Xorn said:
Three rounds. This is up to you as the DM, when you design the challenge.
No, it isn't. That's precisely my point.
This is a gross simplification, but suppose this is my design:
Skill Challenge: 'Escape Crushing Room'
Stakes: 5 success/5 failure
Narrative: The walls are slowly closing and will crush the PCs.
On Success: Escape room.
On Failure: Crushed to jelly.
First of all, we are advised not to design skill challenges this way were failure indicates death. Yet, the OP instinctually designed not one but two. So that's one indication of how difficult this is going to be for DMs to get adjusted to. But that's only a minor point. There is in my opinion a bigger problem.
Suppose that the players make no skill checks? No failures, and hense, the walls never close. Good safe place to take a long rest if you ask me.
Ok, you say, 'obviously' not doing something is the same as failure.
No, it isn't.
How long do the walls take to close? It's not a trivial question. Let's suppose that the first thing any party trapped in the room says is, "I use my dungeoneering skill to estimate how long before the walls come together?" How do you as a DM respond? What is the answer to this question.
Suppose one player is trapped in the room. The walls never close in fewer than five rounds. Suppose six players are trapped in the room. Then there is a finite chance that they'll close before the sixth player even gets a chance to act.
Suppose you answer 'obviously' they close in X rounds. Well, then a party could concievably do something (cast healing spells) or just do nothing for X-2 rounds, then solve the challenge entirely in round X-1. In delaying so, they are no worse off than they would have been had they done something useful, and in fact there is a finite chance that by doing nothing they are in fact better off. The party that did something could have already accumulated thier 5 failures and be looking forward to the inevitable big squeeze.

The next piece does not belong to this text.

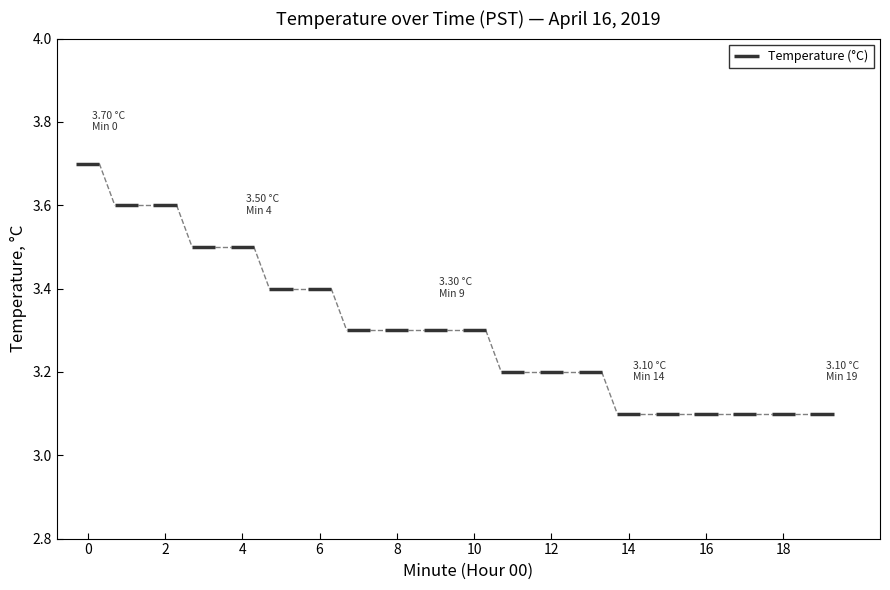

True or false: the data shows 4.9 at 8.

False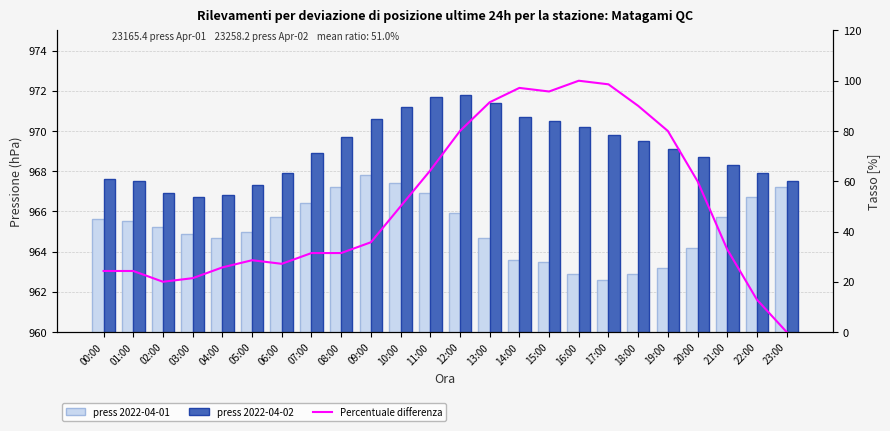

Which series has the widest spread of values?

Percentuale differenza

If the walls really close after 3 rounds, then what you really mean isn't any finite absolute number like '5 success/5 failures'. What you really mean is, 'The walls close after everyone gets 3 chances to contribute, whether they succeed or fail'. After all, my pushing against the wall and failing shouldn't make it move faster. If instead of saying '5 success/5 failures' you say, 'Everyone gets 3 chances to contribute', then inaction is the same as failure. But under the standard skill challenge system, inaction isn't the same of failure or if it is, there is a 'special relativity' concept of time in skill challenges where by the length of time an action takes depends on such things as how many people are in the challenge and how many failures are accumulated along the way. That is to say, for example, the more failures you have the more actions you are allowed to take in a round. Although really, we must admit that such simulationist notions of rounds have no place in a skill challenge as described.
If the player always defaults to "I use Insight." Then you say, "You use Insight to do what, exactly?" When my characters in 3.x say, "I'll search." I ask them what they are searching.
This represents no change from what we have now.
Diplomacy - Instant failure, not a feasible use.
Nature - Interesting enough, but the challenge is the barrier, not the orcs. The orcs are the incentive to overcome the barrier. Still, I'd allow that to impact the fight with the orcs for a round.
Climb - Sure. If the barrier is passable by climbing--I'd count that as feasible, and it could include securing a grapple/rope for the rest of the party (less climbing inclined) to use.
But if the DM exercises his judgement in this fashion, then perforce he is going to exclude players from the skill challenge who aren't trained in the skills the DM feels are reasonable and relevant. So then we are back to everyone watching the trained character do the work, and we have not in fact achieved the goal skill challenges were supposed to achieve of getting everyone involved.
Again, the approach of 'DM exercises his judged to determine what skills are relevant to solving the problem' is what we have now in 3.X (and prior) editions. Where is the chorus of 4e fans decrying your insistance on 'pixel bitching'? Surely the 'skill challenge' system escaped that danger? :smirk:
I had a party trying to climb over a wooden fort wall (20 feet high) with grapple after a patrol passed by. They had to make a perception to time when to go, the grapple throwers had to make climb checks to scale the wall, and I called for a stealth check to find a hiding place before the patrol passed again. Technically it was a skill challenge--and I only made one person roll perception, two climb checks (two grapples), and one stealth check. Apparently I wanted 4 successes.
'Apparantly' I've been running 4e skill challenges since 1984 (at least). So for that matter have most of us.